#### [Excerpt to read]
FreedomWorks’ Bill of the Month for June 2018: Repeal the Office of Financial Research, H.R. 5470

FreedomWorks is proud to announce that our bill of the month for June 2018 is H.R. 5470, sponsored by Rep. Ted Budd (R-N.C.). The bill would repeal the Office of Financial Research (OFR), a new independent agency within the Department of the Treasury that was created by the Dodd-Frank Wall Street Reform and Consumer Protection Act (“Dodd-Frank”) to help spot the next financial crisis.

While this may sound like a necessary function, there are multiple reasons why the OFR is not only an example of a wasteful agency with potential for corruption but also is actually counterproductive to the purpose it is supposed to serve.

Initially passed in response to the recession of 2008, Dodd-Frank created a series of reforms that were supposed to address the issues in the financial sector that had supposedly caused the recession, but instead created a climate of overregulation. The OFR is no exception.

It funds itself outside of the congressional appropriations process. Although this means that it is not funded by tax dollars, it is funded by assessments on bank holding companies and nonbank financial companies that have been designated for supervision by the Federal Reserve.The agency sets its own budget with these funds, leaving it entirely unaccountable to the Congress that created it. As cited by an American Banker article in November 2016, the agency has developed low morale and high workplace corruption, likely as a result of its insulation from Congress.

Additionally, the agency has latitude to collect a wide breadth of data from the banks and financial companies that fund it. The OFR can force them to turn over information including financial transactions, spending habits, and even details of individual loans for any reason that the director signs off on. This is, of course, a massive invasion of privacy not only of these companies but even more so of the individuals whose information is being turned over.

There is no evidence that this type of unaccountable data-collecting has ever been effective at predicting the next financial crisis. Even if it were, research by the Republican staff of the Financial Services Committee reveals that there are as many as 20 other federal bodies that are designed to carry out missions indistinguishable from the one OFR is tasked with. It is worth noting that all of these agencies failed to predict the 2008 housing crisis.

[Recorded data]
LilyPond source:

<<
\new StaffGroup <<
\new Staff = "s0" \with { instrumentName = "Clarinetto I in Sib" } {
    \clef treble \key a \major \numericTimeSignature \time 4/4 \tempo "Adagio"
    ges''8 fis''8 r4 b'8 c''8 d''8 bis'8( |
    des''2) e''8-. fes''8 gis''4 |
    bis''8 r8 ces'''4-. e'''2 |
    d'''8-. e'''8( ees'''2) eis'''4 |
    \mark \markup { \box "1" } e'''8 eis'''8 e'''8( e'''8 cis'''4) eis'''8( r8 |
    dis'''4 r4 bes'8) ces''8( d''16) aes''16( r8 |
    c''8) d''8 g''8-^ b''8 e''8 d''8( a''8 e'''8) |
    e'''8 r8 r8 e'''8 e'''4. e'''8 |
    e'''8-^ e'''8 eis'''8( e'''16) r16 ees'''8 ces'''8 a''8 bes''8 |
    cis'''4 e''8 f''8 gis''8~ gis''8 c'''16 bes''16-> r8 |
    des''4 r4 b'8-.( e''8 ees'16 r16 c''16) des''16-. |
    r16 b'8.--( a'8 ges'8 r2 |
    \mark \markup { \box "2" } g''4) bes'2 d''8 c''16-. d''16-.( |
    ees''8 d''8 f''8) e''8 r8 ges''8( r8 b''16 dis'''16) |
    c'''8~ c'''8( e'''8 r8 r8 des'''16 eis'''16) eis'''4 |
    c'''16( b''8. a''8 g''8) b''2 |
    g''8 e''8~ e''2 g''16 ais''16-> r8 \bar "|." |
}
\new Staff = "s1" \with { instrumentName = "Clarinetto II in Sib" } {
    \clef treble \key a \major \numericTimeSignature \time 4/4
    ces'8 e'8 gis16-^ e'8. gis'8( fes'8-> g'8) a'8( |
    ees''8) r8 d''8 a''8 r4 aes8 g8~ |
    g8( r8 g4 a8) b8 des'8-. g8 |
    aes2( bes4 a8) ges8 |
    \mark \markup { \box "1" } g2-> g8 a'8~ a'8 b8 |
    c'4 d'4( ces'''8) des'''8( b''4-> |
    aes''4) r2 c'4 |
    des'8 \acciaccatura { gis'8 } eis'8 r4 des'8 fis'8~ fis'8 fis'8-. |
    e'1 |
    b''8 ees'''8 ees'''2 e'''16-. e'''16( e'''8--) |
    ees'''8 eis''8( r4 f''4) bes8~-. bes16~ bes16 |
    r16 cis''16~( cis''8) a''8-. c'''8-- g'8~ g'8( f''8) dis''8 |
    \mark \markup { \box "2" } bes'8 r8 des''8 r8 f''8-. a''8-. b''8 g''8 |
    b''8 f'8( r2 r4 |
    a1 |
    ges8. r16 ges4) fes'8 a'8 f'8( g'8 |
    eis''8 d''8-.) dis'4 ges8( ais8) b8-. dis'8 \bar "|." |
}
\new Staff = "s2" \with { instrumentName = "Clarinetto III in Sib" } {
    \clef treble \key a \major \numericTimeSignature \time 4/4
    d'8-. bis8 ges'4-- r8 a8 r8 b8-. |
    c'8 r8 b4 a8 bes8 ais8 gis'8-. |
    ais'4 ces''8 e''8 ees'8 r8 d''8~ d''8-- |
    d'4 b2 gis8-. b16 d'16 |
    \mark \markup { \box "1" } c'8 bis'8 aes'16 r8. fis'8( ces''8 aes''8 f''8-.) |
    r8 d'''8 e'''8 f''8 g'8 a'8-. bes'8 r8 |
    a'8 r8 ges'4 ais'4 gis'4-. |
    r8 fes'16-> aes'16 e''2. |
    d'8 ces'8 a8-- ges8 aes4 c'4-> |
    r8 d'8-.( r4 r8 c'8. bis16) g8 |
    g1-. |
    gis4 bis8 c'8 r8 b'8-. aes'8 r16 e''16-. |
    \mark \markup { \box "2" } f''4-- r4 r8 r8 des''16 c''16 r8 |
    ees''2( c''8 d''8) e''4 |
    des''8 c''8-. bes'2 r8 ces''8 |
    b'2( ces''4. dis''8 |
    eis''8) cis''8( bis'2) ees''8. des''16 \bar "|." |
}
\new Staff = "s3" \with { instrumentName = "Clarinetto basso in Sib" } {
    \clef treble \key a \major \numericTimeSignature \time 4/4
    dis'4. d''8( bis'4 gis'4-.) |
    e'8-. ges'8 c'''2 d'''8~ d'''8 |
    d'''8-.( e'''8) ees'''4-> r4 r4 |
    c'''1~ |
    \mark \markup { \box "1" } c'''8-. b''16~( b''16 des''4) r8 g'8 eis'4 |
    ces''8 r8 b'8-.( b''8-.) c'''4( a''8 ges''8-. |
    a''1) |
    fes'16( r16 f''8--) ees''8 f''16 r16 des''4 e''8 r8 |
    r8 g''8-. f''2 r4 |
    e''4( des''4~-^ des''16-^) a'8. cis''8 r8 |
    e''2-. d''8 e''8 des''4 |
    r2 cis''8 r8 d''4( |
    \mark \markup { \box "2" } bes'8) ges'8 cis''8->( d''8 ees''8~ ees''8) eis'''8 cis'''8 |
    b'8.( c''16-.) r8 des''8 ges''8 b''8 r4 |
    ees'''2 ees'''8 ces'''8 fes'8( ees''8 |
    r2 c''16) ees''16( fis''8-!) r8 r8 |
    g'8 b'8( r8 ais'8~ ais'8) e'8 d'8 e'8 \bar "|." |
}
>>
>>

#### [What to do]
1. According to the article on repealing the Office of Financial Research, what kinds of information can the OFR force banks and financial companies to turn over? List each one.
2. Carry on the article about repealing the Office of Financial Research, picking up after its final sentence.
The records have no connection to the text about the Office of Financial Research.

#### [Responses to the tasks]
1.
- Financial transactions
- Spending habits
- Details of individual loans

2.
Clearly, what was needed in this field is increased consolidation for these existing bodies to work together, not the further division of this task with a newly-created agency. Also needed is a diversification of perceptions of risks that contribute to financial crises, which cannot be offered by yet another nearly identical agency. In fact, eliminating the OFR would allow other ideas to infiltrate the space by taking away an agency that reinforces the use of the same models that have failed in the past.

As Rep. Budd and his fellow cosponsor, Rep. Alex Mooney (R-W.V.), wrote in an op-ed about the legislation, “The Office of Financial Research…was created with a boring name and good intentions…but in reality, once again Washington has created yet another agency that lacks accountability while presenting real costs for consumers and businesses.”

Eliminating unnecessary, redundant, and invasive bureaucratic agencies should be a goal of all legislators. The Office of Financial Research is a perfect example of such an agency.

Last year, the House passed the Financial CHOICE Act that included elimination of the OFR in it. However, the provision did not make its way into the Senate-driven financial regulatory relief bill that became law last week, the Economic Growth, Regulatory Relief, and Consumer Protection Act. Therefore, Congress should pursue this common sense reform as an independent issue, and FreedomWorks’ bill of the month for June, H.R. 5470, would do just that.